Her non-commercial work, for which she was awarded the Guggenheim fellowships in 1963 and 1966 for her project "American rites, Manners and Customs" orientated itself towards the unfamous - circus performers, identical twin girls, marginal dwarfism, a young Republican and a couple sitting on a bench.
She wrote, "I want to photograph the considerable ceremonies of our present because we tend while living here and now to perceive only what is random and barren and formless about it." "While we regret that the present is not like the past and despair of its ever becoming the future, its innumerable, inscrutable habits lie in wait for their meaning....... These are our symptoms and monuments. I want simply to save them, for what is ceremonious and curious and commonplace will be legendary.
"During her lifetime, her work only appeared in only a few group shows, her photographs generated popular and critical attention. The nature in which she approached the boldness of her subject matter, marked her photographic approach as revolutionary. She was a voyeur from the Upper West Side, a coddled depressive. a paradox of photography "a pseudo-familiarity with the horrible reinforces alienation, making one less able to react to reality.
"In the 1960's Diane taught photography at Parsons School of Design, the Rhode Island School of Design and Cooper Union, where she continued to take photographs consistent with her evolving vision.

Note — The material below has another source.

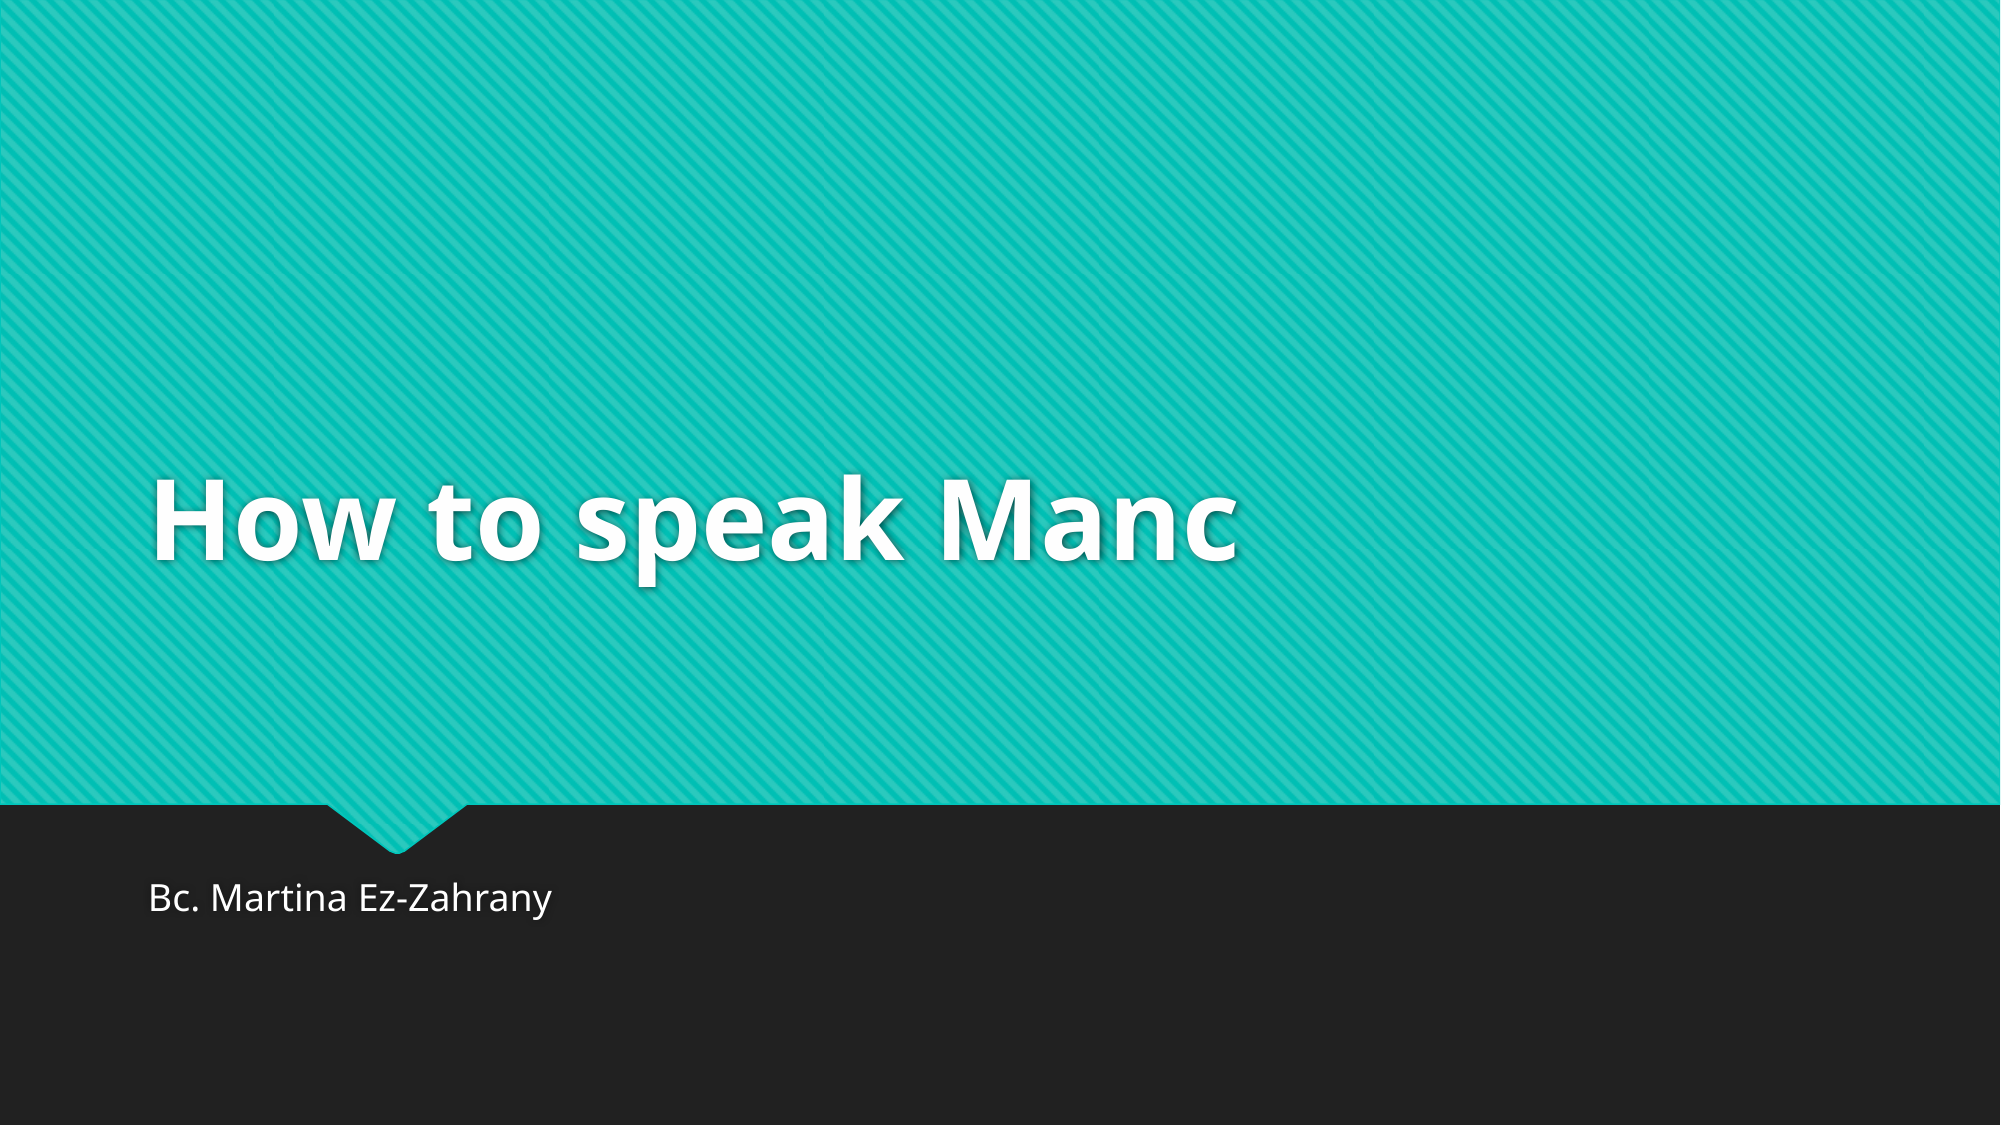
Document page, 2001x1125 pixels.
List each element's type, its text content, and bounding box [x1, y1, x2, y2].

subtitle Bc. Martina Ez-Zahrany [132, 866, 1868, 938]
title How to speak Manc [132, 237, 1868, 726]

In July 1971, at the age of 48, during a period of depression, she committed suicide (pills and razor blade). A year later MOMA held a retrospective of her work, it became the most attended solo photography exhibition in its history.
Diane's continues to captivate, intrigue and fascinate thirty years later. Her images are controversial for their time. They are innovative and implicit in their essential meaning. Her brilliance was to catch everybody unmasked, at the moment of transition between unconscious repose and practiced, social self-representation.
Diane Arbus was an icon who personified the period, customs, environment, character and unconventional brilliance of a romantic and tragic tortured artist of the 60's.
We honour her work and contribution to our photographic world.
A major important aspect to modern creatively promoted photography is its relation between reality and fiction. This balance between the two, gives reason to the fact, that photography is presented, manipulated, directed, contrived and staged. Its use merely as imagery is no longer used, it is now a well-developed and orchestrated stream of consciousness, a language all on its own. Each photograph has a rich and self-contained story. It has become a theatre of life, a lens of philosophical ideologies, a composition of erotic psychodramas, absurd scenes of two opposing and contrasting worlds.